Des incidents qui s’expliquent par la surchauffe des câbles enterrés qui peuvent subir une température atteignant jusqu’à 80°C en sous-sol, des jonctions et des transformateurs, qui fonctionnent dans des conditions plus difficiles lorsque les nuits restent chaudes et que les équipements ne peuvent plus suffisamment refroidir. C’est en particulier le matériel ancien qui présente d’importantes vulnérabilités, notamment le réseau enterré dans les grandes villes. Les incendies ont également pu ajouter une contrainte opérationnelle. En Gironde et dans les Landes, RTE a ainsi mis certaines lignes et certains postes hors tension à la demande des sapeurs-pompiers afin de sécuriser leurs interventions.
La problématique d’obsolescence mise à nu lors de chaque épisode caniculaire est en tout cas prise au sérieux par RTE et Enedis, qui gèrent le transport et la distribution d’électricité dans le pays. Les deux opérateurs ont des programmes d’investissement de plusieurs dizaines de milliards d’euros pour moderniser le réseau d’ici à 2040. RTE doit par exemple remplacer 85 000 pylônes et renouveler plus de 23 000 kilomètres de lignes électriques existantes.
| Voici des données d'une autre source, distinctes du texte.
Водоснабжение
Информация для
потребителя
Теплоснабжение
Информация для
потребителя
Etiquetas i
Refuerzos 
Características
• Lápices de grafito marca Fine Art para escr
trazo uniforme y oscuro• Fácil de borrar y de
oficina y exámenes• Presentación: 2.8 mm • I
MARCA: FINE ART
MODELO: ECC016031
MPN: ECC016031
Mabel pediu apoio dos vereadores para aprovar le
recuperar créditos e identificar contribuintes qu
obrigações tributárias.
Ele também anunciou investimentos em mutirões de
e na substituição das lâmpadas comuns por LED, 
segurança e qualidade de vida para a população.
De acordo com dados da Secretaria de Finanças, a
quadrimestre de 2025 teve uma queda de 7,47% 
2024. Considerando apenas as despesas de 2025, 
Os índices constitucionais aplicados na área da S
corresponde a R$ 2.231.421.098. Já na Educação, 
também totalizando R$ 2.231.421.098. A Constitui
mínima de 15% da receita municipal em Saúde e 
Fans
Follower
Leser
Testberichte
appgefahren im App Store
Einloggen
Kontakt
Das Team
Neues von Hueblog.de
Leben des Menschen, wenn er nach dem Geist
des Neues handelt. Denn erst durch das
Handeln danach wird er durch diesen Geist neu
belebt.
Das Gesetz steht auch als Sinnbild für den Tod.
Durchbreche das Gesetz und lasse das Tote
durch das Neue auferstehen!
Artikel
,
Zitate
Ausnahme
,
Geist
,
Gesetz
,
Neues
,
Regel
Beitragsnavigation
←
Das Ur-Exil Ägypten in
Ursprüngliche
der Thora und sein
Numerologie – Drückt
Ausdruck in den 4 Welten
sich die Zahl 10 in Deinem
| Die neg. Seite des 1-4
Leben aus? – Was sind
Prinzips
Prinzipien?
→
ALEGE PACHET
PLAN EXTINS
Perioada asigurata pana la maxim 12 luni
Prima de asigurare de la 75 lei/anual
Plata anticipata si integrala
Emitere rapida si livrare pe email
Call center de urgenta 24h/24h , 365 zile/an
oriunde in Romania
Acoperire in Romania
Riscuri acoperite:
De son côté, Enedis s’est fixé comme priorité de remplacer les vieux câbles par du nouveau matériel dont l’isolation synthétique permet une meilleure résistance aux fortes chaleurs.
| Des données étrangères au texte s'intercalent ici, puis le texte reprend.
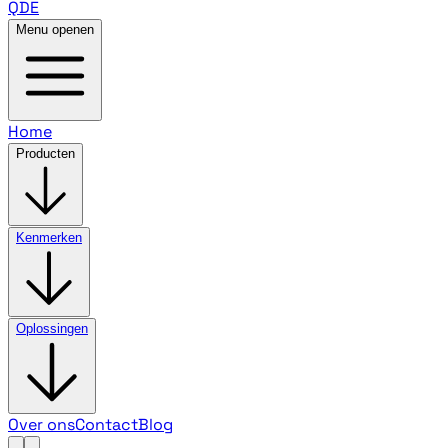
QDE
Menu openen
Home
Producten
Kenmerken
Oplossingen
Over ons
Contact
Blog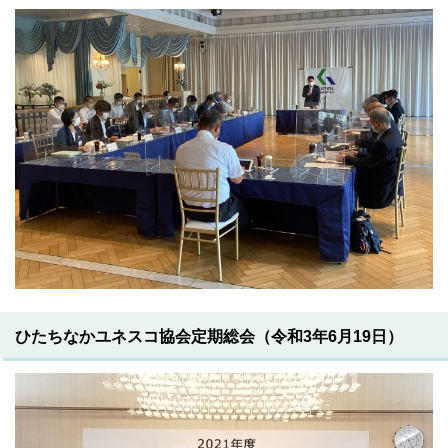
ひたちなかユネスコ協会定期総会（令和3年6月19日）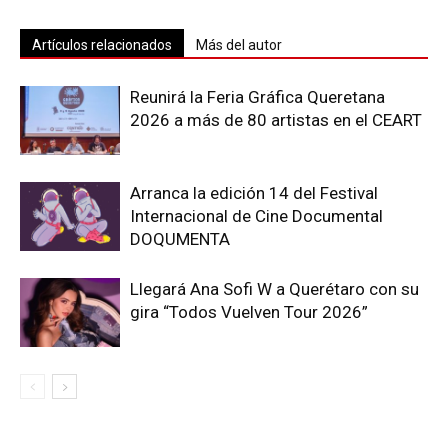
Artículos relacionados
Más del autor
Reunirá la Feria Gráfica Queretana
2026 a más de 80 artistas en el CEART
Arranca la edición 14 del Festival
Internacional de Cine Documental
DOQUMENTA
Llegará Ana Sofi W a Querétaro con su
gira “Todos Vuelven Tour 2026”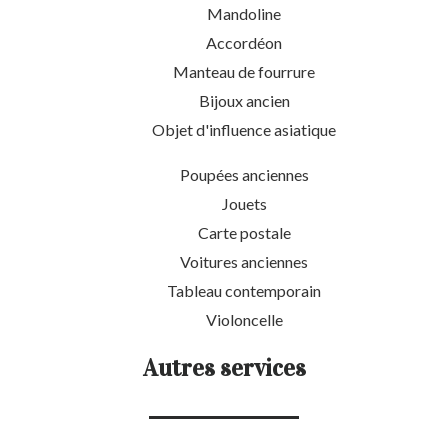
Mandoline
Accordéon
Manteau de fourrure
Bijoux ancien
Objet d'influence asiatique
Poupées anciennes
Jouets
Carte postale
Voitures anciennes
Tableau contemporain
Violoncelle
Autres services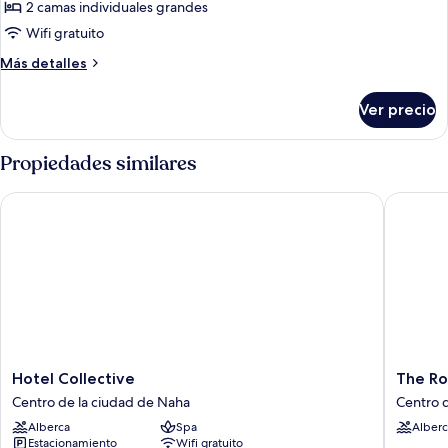
con
2 camas individuales grandes
45sqm)
2
Wifi gratuito
camas
Más
Más detalles
individuales,
detalles
para
sobre
Ver precio
Habitación
no
básica
fumadores
con
Propiedades similares
(Grand,
2
45sqm)
camas
Hotel Collective
The Roya
individuales,
para
no
fumadores
(Grand,
45sqm)
Hotel
The
Hotel Collective
The Ro
Collective
Royal
Centro de la ciudad de Naha
Centro 
Centro
Park
Alberca
Spa
Alberc
de
Hotel
Estacionamiento
Wifi gratuito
L’été 2026 aura donc confirmé que les épisodes de chaleur extrême constituent moins une menace pour l’équilibre immédiat entre l’offre et la demande qu’un révélateur des fragilités structurelles du système électrique français. Si la hausse de la consommation liée à la climatisation est restée maîtrisée et si le photovoltaïque a joué un rôle d’amortisseur bienvenu, la baisse de disponibilité du nucléaire, de l’hydraulique et de l’éolien, ainsi que les incidents affectant les réseaux locaux, montrent que le changement climatique impose désormais d’accélérer l’adaptation des infrastructures. Modernisation des réseaux, diversification du mix, développement du stockage et meilleure maîtrise des usages seront donc indispensables pour garantir la résilience du système électrique face à des étés qui changent clairement de nature.